Stored data entries:
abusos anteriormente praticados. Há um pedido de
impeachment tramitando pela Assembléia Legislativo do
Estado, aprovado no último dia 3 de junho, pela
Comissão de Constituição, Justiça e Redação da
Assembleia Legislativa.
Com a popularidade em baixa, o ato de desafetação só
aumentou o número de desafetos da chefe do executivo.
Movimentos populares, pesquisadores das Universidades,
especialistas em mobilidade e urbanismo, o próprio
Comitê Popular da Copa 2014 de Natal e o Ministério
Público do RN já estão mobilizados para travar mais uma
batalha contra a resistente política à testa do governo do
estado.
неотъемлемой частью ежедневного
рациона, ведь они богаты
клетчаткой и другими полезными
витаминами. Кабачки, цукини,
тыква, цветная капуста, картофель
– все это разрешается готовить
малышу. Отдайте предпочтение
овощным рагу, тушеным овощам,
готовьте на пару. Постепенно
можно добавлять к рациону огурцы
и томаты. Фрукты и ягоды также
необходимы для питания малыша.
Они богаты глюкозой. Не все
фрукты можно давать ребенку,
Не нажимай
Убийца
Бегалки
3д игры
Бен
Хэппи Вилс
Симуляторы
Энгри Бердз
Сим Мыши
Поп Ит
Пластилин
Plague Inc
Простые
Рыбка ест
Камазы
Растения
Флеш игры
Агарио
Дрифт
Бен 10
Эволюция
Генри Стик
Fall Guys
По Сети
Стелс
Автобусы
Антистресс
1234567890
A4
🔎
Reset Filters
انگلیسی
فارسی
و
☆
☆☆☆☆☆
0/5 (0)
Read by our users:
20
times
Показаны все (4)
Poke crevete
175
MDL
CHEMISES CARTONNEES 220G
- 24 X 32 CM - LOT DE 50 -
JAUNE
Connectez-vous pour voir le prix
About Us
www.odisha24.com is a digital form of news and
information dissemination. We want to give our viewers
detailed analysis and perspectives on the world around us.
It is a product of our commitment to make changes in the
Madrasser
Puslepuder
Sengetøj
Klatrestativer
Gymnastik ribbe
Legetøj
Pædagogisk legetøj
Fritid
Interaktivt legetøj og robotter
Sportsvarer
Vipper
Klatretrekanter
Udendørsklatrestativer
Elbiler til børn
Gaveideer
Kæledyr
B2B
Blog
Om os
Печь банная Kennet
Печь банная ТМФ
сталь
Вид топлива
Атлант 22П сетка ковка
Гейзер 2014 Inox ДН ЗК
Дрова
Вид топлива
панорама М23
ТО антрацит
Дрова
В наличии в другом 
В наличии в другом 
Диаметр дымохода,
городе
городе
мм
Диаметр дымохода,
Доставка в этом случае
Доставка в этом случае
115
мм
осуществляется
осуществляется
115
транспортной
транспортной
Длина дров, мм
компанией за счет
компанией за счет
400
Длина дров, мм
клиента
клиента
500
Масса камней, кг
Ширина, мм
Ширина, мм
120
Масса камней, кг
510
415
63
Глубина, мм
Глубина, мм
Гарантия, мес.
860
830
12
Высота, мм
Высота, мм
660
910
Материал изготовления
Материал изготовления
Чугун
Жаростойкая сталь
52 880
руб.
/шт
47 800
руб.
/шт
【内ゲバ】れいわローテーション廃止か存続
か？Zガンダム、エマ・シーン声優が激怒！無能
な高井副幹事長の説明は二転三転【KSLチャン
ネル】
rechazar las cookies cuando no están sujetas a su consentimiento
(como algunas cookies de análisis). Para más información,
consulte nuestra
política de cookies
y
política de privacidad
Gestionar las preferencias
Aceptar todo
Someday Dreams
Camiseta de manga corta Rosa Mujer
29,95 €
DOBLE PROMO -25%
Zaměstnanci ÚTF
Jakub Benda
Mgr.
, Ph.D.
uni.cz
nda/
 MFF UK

#### Your assignment
Please put the text from every row into a JSON list of strings, one string per line, and leave out any blank lines.

#### Response to this exercise
[
  "abusos anteriormente praticados. Há um pedido de",
  "impeachment tramitando pela Assembléia Legislativo do",
  "Estado, aprovado no último dia 3 de junho, pela",
  "Comissão de Constituição, Justiça e Redação da",
  "Assembleia Legislativa.",
  "Com a popularidade em baixa, o ato de desafetação só",
  "aumentou o número de desafetos da chefe do executivo.",
  "Movimentos populares, pesquisadores das Universidades,",
  "especialistas em mobilidade e urbanismo, o próprio",
  "Comitê Popular da Copa 2014 de Natal e o Ministério",
  "Público do RN já estão mobilizados para travar mais uma",
  "batalha contra a resistente política à testa do governo do",
  "estado.",
  "неотъемлемой частью ежедневного",
  "рациона, ведь они богаты",
  "клетчаткой и другими полезными",
  "витаминами. Кабачки, цукини,",
  "тыква, цветная капуста, картофель",
  "– все это разрешается готовить",
  "малышу. Отдайте предпочтение",
  "овощным рагу, тушеным овощам,",
  "готовьте на пару. Постепенно",
  "можно добавлять к рациону огурцы",
  "и томаты. Фрукты и ягоды также",
  "необходимы для питания малыша.",
  "Они богаты глюкозой. Не все",
  "фрукты можно давать ребенку,",
  "Не нажимай",
  "Убийца",
  "Бегалки",
  "3д игры",
  "Бен",
  "Хэппи Вилс",
  "Симуляторы",
  "Энгри Бердз",
  "Сим Мыши",
  "Поп Ит",
  "Пластилин",
  "Plague Inc",
  "Простые",
  "Рыбка ест",
  "Камазы",
  "Растения",
  "Флеш игры",
  "Агарио",
  "Дрифт",
  "Бен 10",
  "Эволюция",
  "Генри Стик",
  "Fall Guys",
  "По Сети",
  "Стелс",
  "Автобусы",
  "Антистресс",
  "1234567890",
  "A4",
  "🔎",
  "Reset Filters",
  "انگلیسی",
  "فارسی",
  "و",
  "☆",
  "☆☆☆☆☆",
  "0/5 (0)",
  "Read by our users:",
  "20",
  "times",
  "Показаны все (4)",
  "Poke crevete",
  "175",
  "MDL",
  "CHEMISES CARTONNEES 220G",
  "- 24 X 32 CM - LOT DE 50 -",
  "JAUNE",
  "Connectez-vous pour voir le prix",
  "About Us",
  "www.odisha24.com is a digital form of news and",
  "information dissemination. We want to give our viewers",
  "detailed analysis and perspectives on the world around us.",
  "It is a product of our commitment to make changes in the",
  "Madrasser",
  "Puslepuder",
  "Sengetøj",
  "Klatrestativer",
  "Gymnastik ribbe",
  "Legetøj",
  "Pædagogisk legetøj",
  "Fritid",
  "Interaktivt legetøj og robotter",
  "Sportsvarer",
  "Vipper",
  "Klatretrekanter",
  "Udendørsklatrestativer",
  "Elbiler til børn",
  "Gaveideer",
  "Kæledyr",
  "B2B",
  "Blog",
  "Om os",
  "Печь банная Kennet",
  "Печь банная ТМФ",
  "сталь",
  "Вид топлива",
  "Атлант 22П сетка ковка",
  "Гейзер 2014 Inox ДН ЗК",
  "Дрова",
  "Вид топлива",
  "панорама М23",
  "ТО антрацит",
  "Дрова",
  "В наличии в другом ",
  "В наличии в другом ",
  "Диаметр дымохода,",
  "городе",
  "городе",
  "мм",
  "Диаметр дымохода,",
  "Доставка в этом случае",
  "Доставка в этом случае",
  "115",
  "мм",
  "осуществляется",
  "осуществляется",
  "115",
  "транспортной",
  "транспортной",
  "Длина дров, мм",
  "компанией за счет",
  "компанией за счет",
  "400",
  "Длина дров, мм",
  "клиента",
  "клиента",
  "500",
  "Масса камней, кг",
  "Ширина, мм",
  "Ширина, мм",
  "120",
  "Масса камней, кг",
  "510",
  "415",
  "63",
  "Глубина, мм",
  "Глубина, мм",
  "Гарантия, мес.",
  "860",
  "830",
  "12",
  "Высота, мм",
  "Высота, мм",
  "660",
  "910",
  "Материал изготовления",
  "Материал изготовления",
  "Чугун",
  "Жаростойкая сталь",
  "52 880",
  "руб.",
  "/шт",
  "47 800",
  "руб.",
  "/шт",
  "【内ゲバ】れいわローテーション廃止か存続",
  "か？Zガンダム、エマ・シーン声優が激怒！無能",
  "な高井副幹事長の説明は二転三転【KSLチャン",
  "ネル】",
  "rechazar las cookies cuando no están sujetas a su consentimiento",
  "(como algunas cookies de análisis). Para más información,",
  "consulte nuestra",
  "política de cookies",
  "y",
  "política de privacidad",
  "Gestionar las preferencias",
  "Aceptar todo",
  "Someday Dreams",
  "Camiseta de manga corta Rosa Mujer",
  "29,95 €",
  "DOBLE PROMO -25%",
  "Zaměstnanci ÚTF",
  "Jakub Benda",
  "Mgr.",
  ", Ph.D.",
  "uni.cz",
  "nda/",
  " MFF UK"
]